By Philip Schweier
January 2, 2019 - 08:16
In the course of it all, Batgirl knows one thing: someone’s out to disrupt Alejo’s campaign, possibly to turn the tide to the opposition. And the name she keeps coming across is that of private investigator Jason Bard (another Bronze Age reference; look him up).
My one big complaint in the story is in a moment of confrontation between Batgirl and Commissioner Gordon. With differing ideologies, Gordon actually DRAWS HIS WEAPON on her. As if any cop should ever draw his weapon on an unarmed person. As if any masked vigilante couldn’t easily take the weapon from him.

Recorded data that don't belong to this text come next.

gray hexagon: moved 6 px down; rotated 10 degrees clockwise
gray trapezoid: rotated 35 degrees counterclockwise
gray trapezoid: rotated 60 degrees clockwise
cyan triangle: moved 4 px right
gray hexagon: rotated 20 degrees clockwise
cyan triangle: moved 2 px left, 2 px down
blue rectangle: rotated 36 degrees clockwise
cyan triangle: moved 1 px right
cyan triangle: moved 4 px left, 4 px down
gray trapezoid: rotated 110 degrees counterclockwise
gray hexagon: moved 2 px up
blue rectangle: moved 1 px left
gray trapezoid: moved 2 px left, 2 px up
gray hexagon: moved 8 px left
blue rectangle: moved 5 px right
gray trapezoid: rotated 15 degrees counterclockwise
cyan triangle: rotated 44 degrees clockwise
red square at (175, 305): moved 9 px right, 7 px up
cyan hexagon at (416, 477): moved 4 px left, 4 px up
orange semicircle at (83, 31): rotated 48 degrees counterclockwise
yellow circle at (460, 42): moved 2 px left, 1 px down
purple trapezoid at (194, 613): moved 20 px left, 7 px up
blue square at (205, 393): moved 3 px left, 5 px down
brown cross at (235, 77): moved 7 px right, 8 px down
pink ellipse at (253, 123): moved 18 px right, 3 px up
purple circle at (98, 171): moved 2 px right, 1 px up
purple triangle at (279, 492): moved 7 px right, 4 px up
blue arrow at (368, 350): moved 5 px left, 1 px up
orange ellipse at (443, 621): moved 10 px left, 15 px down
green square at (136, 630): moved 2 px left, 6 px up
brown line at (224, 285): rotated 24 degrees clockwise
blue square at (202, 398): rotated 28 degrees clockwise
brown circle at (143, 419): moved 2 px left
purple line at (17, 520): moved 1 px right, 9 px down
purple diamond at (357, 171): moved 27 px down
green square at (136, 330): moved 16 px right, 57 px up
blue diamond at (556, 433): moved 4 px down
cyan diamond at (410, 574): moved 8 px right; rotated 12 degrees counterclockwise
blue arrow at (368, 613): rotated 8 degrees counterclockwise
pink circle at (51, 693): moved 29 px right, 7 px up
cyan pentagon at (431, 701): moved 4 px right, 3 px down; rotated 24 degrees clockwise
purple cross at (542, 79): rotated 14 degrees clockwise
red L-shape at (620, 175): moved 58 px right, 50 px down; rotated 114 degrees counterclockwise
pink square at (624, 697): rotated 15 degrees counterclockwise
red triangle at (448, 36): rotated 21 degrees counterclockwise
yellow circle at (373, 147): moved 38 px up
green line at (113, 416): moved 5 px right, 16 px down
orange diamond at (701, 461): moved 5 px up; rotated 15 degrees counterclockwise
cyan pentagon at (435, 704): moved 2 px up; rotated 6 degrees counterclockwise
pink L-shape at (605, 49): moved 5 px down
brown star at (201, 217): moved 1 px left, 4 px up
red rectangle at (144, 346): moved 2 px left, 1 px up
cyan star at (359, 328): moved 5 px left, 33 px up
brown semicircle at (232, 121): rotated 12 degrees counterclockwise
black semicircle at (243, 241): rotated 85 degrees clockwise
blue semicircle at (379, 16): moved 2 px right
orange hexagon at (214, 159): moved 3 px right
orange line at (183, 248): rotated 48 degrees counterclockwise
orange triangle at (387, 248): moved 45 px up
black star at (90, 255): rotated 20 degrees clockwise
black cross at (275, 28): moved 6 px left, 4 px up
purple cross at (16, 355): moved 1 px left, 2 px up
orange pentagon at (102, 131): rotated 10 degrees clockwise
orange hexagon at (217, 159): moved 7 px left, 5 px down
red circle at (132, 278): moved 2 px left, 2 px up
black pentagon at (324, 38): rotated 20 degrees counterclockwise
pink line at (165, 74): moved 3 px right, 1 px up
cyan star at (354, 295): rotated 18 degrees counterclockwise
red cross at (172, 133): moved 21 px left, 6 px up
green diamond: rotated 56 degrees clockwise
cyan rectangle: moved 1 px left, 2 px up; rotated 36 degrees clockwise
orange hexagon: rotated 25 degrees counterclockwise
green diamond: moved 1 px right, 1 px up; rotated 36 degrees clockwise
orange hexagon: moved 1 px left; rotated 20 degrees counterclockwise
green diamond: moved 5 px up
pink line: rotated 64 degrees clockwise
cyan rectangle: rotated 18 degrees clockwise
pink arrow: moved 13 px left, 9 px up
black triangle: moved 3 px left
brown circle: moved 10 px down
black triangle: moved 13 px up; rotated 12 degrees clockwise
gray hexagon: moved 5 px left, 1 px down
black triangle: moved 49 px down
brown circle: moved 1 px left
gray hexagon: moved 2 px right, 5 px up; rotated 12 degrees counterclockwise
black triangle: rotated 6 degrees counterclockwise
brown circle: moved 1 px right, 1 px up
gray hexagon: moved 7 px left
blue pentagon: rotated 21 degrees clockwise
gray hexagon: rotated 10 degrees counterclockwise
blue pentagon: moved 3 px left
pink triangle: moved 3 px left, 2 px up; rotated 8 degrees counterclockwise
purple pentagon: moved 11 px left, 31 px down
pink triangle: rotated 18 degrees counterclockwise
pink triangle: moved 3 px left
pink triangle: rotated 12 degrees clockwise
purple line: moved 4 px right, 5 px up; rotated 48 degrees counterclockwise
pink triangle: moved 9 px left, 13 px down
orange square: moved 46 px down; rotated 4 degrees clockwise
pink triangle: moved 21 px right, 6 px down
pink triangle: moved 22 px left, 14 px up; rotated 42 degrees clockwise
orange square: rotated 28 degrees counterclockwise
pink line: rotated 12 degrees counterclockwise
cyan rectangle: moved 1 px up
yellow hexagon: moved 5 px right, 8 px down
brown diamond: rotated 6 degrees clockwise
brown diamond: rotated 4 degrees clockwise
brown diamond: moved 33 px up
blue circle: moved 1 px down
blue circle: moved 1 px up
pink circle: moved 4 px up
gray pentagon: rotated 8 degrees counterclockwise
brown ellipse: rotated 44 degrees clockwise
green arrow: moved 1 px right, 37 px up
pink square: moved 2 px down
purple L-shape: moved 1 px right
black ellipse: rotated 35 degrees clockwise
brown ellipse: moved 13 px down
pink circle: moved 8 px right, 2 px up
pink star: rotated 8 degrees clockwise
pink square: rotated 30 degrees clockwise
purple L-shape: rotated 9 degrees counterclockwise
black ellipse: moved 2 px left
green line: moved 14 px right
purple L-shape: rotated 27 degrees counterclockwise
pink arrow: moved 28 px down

But Barbara’s reaction, that her own father doesn’t recognize her behind the mask – REALLY? Masks only work with people who don’t know you. Certainly Jim Gordon has thought, “Batgirl kinda looks like my Barbara in a mask,” or “Babs kinda looks like Batgirl without the mask.” Certainly the voice and the hair should be big clues to this professional police officer.
Pelletier and Rapmund continue their stellar work at the drawing board, while writer Mairghread Scott skates dangerously close to advocating a political position. I don’t mind anyone’s politics, as long as they don’t run to either extreme. And I don’t mind politics in comics, so long as they don’t get preachy. It’s an easy landmine to step on, but thankfully Scott avoids it, and rather gracefully, I might add.